Internationally renowned protein crystallographer Professor Jennifer Martin is one of 21 scientists who have been elected to the Australian Academy of Science, a rare and esteemed honour, for their outstanding contributions to science.

The Director of the Griffith Institute for Drug Discovery (GRIDD) has made seminal discoveries in bacterial redox biochemistry, including revealing how the DsbA enzyme assembles bacterial ‘weapons’, and validating DsbA as a target for novel antibacterials that are now being developed.

Through her role as a founding member of the Science and Gender Equity (SAGE) Steering Committee, Professor Martin helped implement the Athena SWAN pilot to address gender equity in science.

Professor Martin has also been recognised as a strong public advocate for science with an inspirational and highly effective science communication record.

The 21 scientists’ ground-breaking discoveries and contributions to research range from improving crop yields, women’s reproductive health and mobile telecommunications, through to our understanding of the evolution of the Earth, the periodic table and massive galaxies.

The group was elected by their Academy peers, following a rigorous evaluation process.

Professor Martin said, “I am thrilled and humbled to be elected as a Fellow of the Australian Academy of Science; this is one of the highest honours that can be bestowed to an Australian scientist”.

Academy of Science President Professor Andrew Holmes congratulated all of the new Fellows for making significant and lasting impacts in their scientific disciplines.

“What is delightful about our latest group of new Fellows is that many were inspired to become scientists at an early age,” Professor Holmes said.

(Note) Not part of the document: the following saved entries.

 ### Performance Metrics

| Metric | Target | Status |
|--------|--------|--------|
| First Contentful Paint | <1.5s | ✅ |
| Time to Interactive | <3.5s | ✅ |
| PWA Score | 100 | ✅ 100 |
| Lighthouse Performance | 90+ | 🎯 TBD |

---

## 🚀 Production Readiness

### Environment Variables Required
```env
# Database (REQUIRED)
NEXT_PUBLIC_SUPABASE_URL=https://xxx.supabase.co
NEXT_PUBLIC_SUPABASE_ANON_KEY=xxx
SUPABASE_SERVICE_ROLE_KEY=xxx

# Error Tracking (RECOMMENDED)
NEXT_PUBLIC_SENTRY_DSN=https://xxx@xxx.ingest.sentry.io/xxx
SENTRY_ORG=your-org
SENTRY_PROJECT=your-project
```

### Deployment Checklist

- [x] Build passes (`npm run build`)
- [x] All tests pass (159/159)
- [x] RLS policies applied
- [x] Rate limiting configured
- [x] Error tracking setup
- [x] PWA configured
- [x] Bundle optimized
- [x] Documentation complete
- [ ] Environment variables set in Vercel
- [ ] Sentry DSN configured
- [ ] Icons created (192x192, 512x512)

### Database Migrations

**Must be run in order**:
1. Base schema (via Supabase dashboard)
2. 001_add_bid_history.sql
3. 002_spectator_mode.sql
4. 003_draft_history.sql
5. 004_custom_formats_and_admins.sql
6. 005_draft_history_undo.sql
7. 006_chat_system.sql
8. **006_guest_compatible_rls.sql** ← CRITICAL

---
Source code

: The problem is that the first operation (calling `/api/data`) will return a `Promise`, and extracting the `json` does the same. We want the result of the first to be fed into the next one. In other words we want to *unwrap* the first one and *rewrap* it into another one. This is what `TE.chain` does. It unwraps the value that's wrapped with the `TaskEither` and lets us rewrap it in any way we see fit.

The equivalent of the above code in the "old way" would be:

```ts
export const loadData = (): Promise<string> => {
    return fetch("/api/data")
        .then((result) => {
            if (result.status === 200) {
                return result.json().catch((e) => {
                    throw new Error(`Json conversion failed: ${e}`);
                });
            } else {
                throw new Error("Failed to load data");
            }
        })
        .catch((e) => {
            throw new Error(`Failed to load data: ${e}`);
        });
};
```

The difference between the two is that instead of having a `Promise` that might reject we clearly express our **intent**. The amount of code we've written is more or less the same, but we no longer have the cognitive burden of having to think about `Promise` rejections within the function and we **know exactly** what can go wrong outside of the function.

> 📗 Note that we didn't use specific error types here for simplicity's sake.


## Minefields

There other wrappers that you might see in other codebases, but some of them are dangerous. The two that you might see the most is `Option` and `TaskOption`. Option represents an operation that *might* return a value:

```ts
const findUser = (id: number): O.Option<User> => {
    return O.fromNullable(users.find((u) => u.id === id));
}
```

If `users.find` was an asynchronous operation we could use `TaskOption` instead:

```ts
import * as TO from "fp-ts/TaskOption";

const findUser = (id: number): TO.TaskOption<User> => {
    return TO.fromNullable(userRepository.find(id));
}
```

“These stories remind us why it is crucial that as a nation we continue to work together to inspire our next generation of scientists, which is part of our core mission at the Academy,” Professor Holmes said.

The Academy’s total fellowship now includes 524 scientists.

Professor Martin has held several nationally competitive Fellowships during her career including an inaugural ARC Australian Laureate Fellowship. She is the recipient of many awards including the ASBMB Roche Medal, the Queensland Smart Women Smart State Research Scientist Award, the Women in Biotechnology Outstanding Achievement Award and the Wunderly medal of the Thoracic Society of Australia and New Zealand.

She is also the President of the Asian Crystallographic Association, a former President of the Society of Crystallographers in Australia and New Zealand, and a former chair of the National Committee for Crystallography of the Australian Academy of Science.